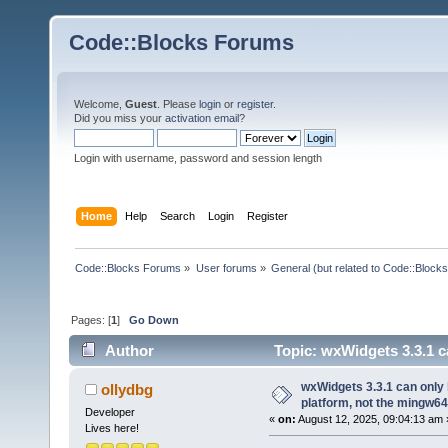
Code::Blocks Forums
Welcome,
Guest
. Please
login
or
register
.
Did you miss your
activation email
?
Login with username, password and session length
Home
Help
Search
Login
Register
Code::Blocks Forums
»
User forums
»
General (but related to Code::Blocks
Pages: [
1
]
Go Down
Author
Topic: wxWidgets 3.3.1 ca
(Read 106089 times)
wxWidgets 3.3.1 can only 
ollydbg
platform, not the mingw64
Developer
«
on:
August 12, 2025, 09:04:13 am 
Lives here!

__________

Job: Reproduce every line of text from the records above word for word and in the same order, leaving out the pictures.

Output for this task:
Code::Blocks Forums
Welcome,
Guest
. Please
login
or
register
.
Did you miss your
activation email
?
Login with username, password and session length
Home
Help
Search
Login
Register
Code::Blocks Forums
»
User forums
»
General (but related to Code::Blocks
Pages: [
1
]
Go Down
Author
Topic: wxWidgets 3.3.1 ca
(Read 106089 times)
wxWidgets 3.3.1 can only 
ollydbg
platform, not the mingw64
Developer
«
on:
August 12, 2025, 09:04:13 am 
Lives here!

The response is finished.